Le monde musical a placé l'année 2010 sous le signe de Frédéric Chopin (1810-1849), qui a eu deux pays (Pologne et France) mais un seul royaume: le piano, dont il reste le maître le plus aimé des spécialistes comme du grand public, 200 ans après sa naissance.

Chopin n'est pas le seul compositeur dont on fête l'anniversaire, mais le sien devrait éclipser celui de l'Allemand Robert Schumann, autre figure de la «génération 1810».

Les institutions et l'industrie musicales n'ont pas attendu la date anniversaire (le 1er mars selon le compositeur et sa famille, le 22 février selon l'acte de baptême) pour lancer des centaines d'initiatives.

Festivals, concerts, événements audiovisuels, expositions et publications de livres et coffrets de disques vont se succéder en l'honneur de ce compositeur subtil, pianiste virtuose et pédagogue recherché.

Frédéric Chopin est né d'une mère polonaise et d'un père français à Zelazowa Wola, au coeur de cette Pologne qui marquera tant sa musique (Polonaises, Mazurkas) volontiers nostalgique.

Il quittera en 1830 Varsovie, occupée par les Russes, pour gagner Vienne puis la France, où il fréquentera le milieu artistique (le compositeur Vincenzo Bellini, le peintre Eugène Delacroix) et composera l'essentiel de son oeuvre, entre Paris et la demeure rurale de sa muse George Sand à Nohant, dans le centre de la France.

Mort le 17 octobre 1849, Chopin repose au cimetière parisien du Père-Lachaise -- sa tombe y est constamment fleurie -- à l'exception de son coeur, conservé en l'église Saint-Croix de Varsovie, comme un signe de sa double appartenance franco-polonaise.

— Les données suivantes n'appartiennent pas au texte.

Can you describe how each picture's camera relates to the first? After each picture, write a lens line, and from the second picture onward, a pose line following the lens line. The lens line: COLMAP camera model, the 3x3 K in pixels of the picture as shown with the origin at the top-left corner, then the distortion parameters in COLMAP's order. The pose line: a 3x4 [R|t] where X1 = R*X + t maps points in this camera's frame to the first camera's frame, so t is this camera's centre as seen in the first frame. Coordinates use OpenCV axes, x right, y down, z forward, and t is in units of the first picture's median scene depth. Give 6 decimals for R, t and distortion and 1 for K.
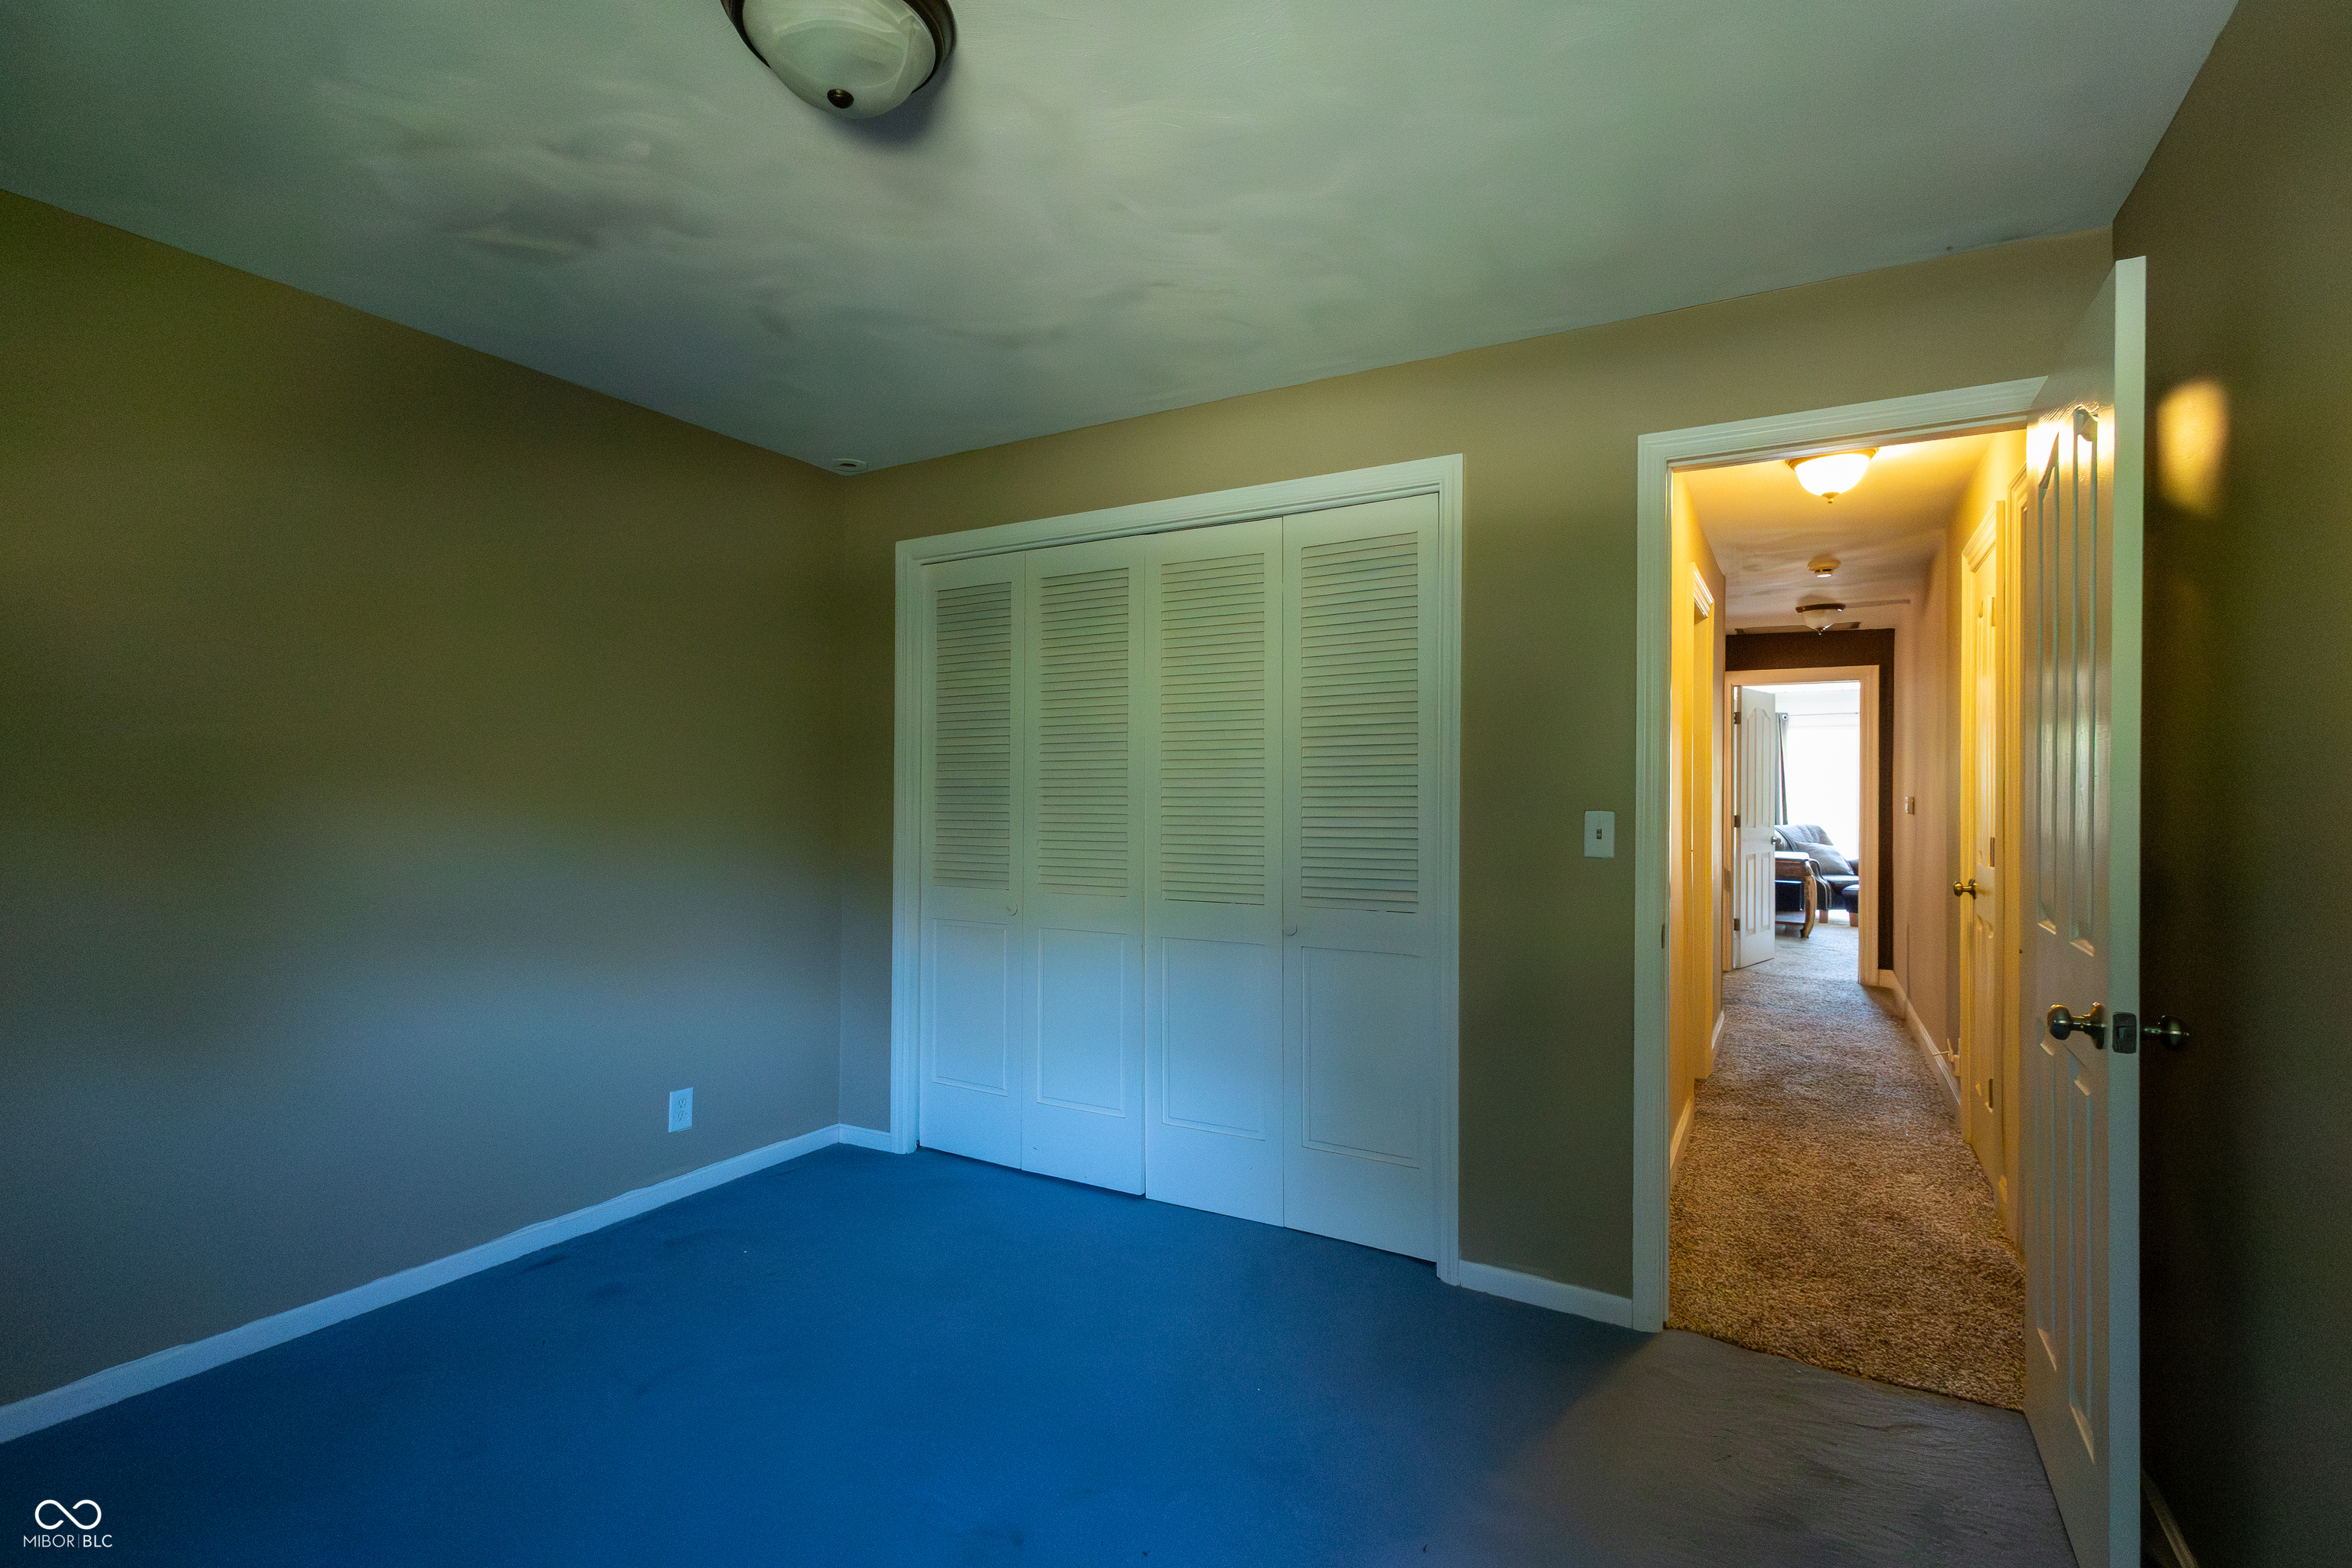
lens RADIAL K [[1080.9, 0, 1177.2], [0, 1080.9, 783.5], [0, 0, 1]] dist [0.006044, 0.000172]
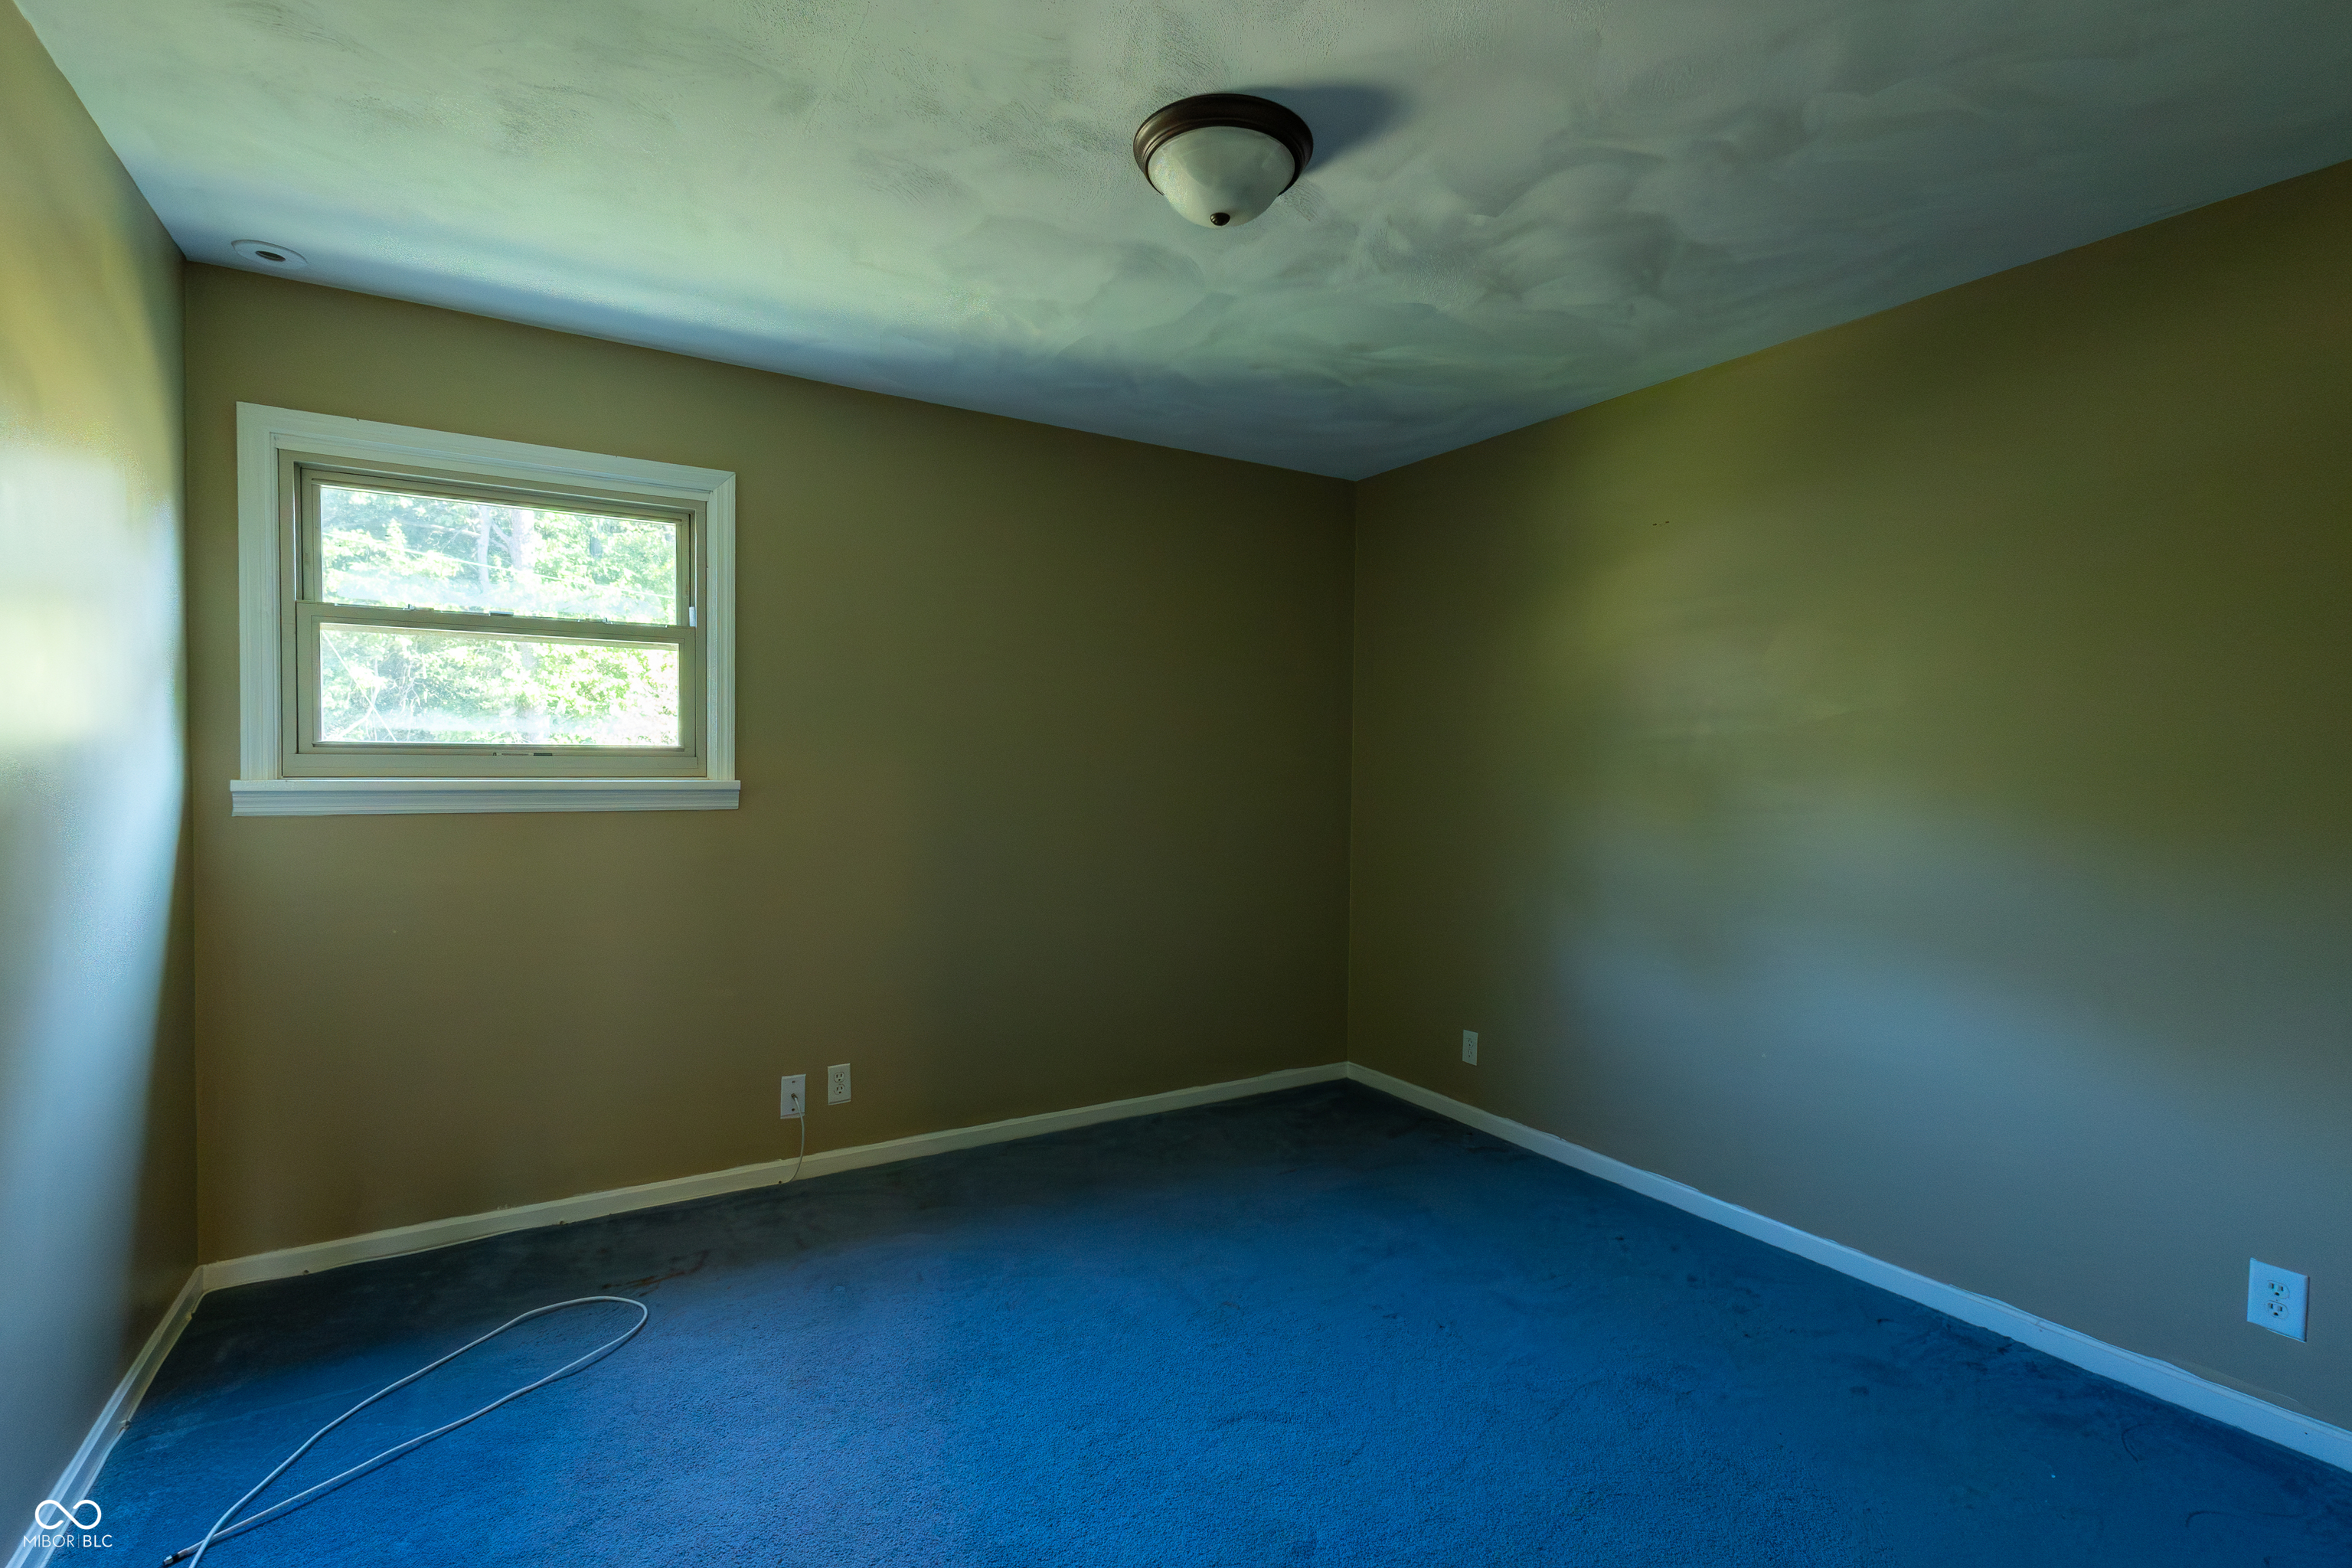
lens RADIAL K [[1080.9, 0, 1179.1], [0, 1080.9, 785.6], [0, 0, 1]] dist [0.006044, 0.000172]
pose [[-0.478159, -0.006376, -0.878250, 0.548346], [-0.023482, 0.999709, 0.005527, 0.029704], [0.877959, 0.023266, -0.478170, 1.057382]]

Les deux pays n'ont d'ailleurs pas lésiné sur les moyens pour honorer leur grand musicien, mettant chacun en place un comité destiné à encourager et fédérer les initiatives.

Le commissaire polonais de l'année Chopin 2010, Waldemar Dabrowski, ancien ministre de la Culture, n'a pas caché que les festivités prévues constitueraient «la plus grande campagne de promotion de la Pologne d'aujourd'hui». Encore «plus grande que l'organisation de l'Euro 2012 de football en Pologne, qui ne dure que quelque semaines», a-t-il souligné.

En France aussi, «où l'on aime beaucoup les dates, le bicentenaire d'un compositeur aussi connu suscite de l'intérêt», assure à l'AFP le commissaire des célébrations françaises, Alain Duault.

«Tous ceux qui se sont essayé au piano ont joué -- et parfois massacré ! -- ce compositeur adepte des petites formes, qui sont comme des lettres d'amour et de tristesse écrites au clavier», précise-t-il pour expliquer la popularité de Chopin, qui a composé avec parcimonie (une vingtaine d'heures de musique au total).

Cet art de la miniature explique pourquoi Chopin a débordé le cadre classique pour inspirer la chanson, notamment celle de Serge Gainsbourg, qui a puisé trois de ses titres, dont le fameux Lemon Incest, dans la musique du Franco-Polonais.

Archétype du musicien romantique, à la vie courte et douloureuse -- tuberculeux, il est mort à 39 ans -- et aux amours tumultueuses, Chopin disait ne chercher «qu'à exprimer l'âme et le coeur de l'homme».

«On l'a transformé trop longtemps en compositeur pour jeunes filles en fleur ou chambre de malade, alors qu'il y a dans son oeuvre du sang et de la chair, de manière concentrée, sans mièvrerie ni pathos», estime Alain Duault, qui parle d'une «musique à la fois simple et sophistiquée, qui parle au coeur de tous».

L'organisateur verrait bien le grand homme entrer courant 2010 au Panthéon, ce qui serait selon lui non pas une manoeuvre de récupération française, mais «un grand geste culturel et européen». «L'Elysée n'y est pas hostile», affirme-t-il.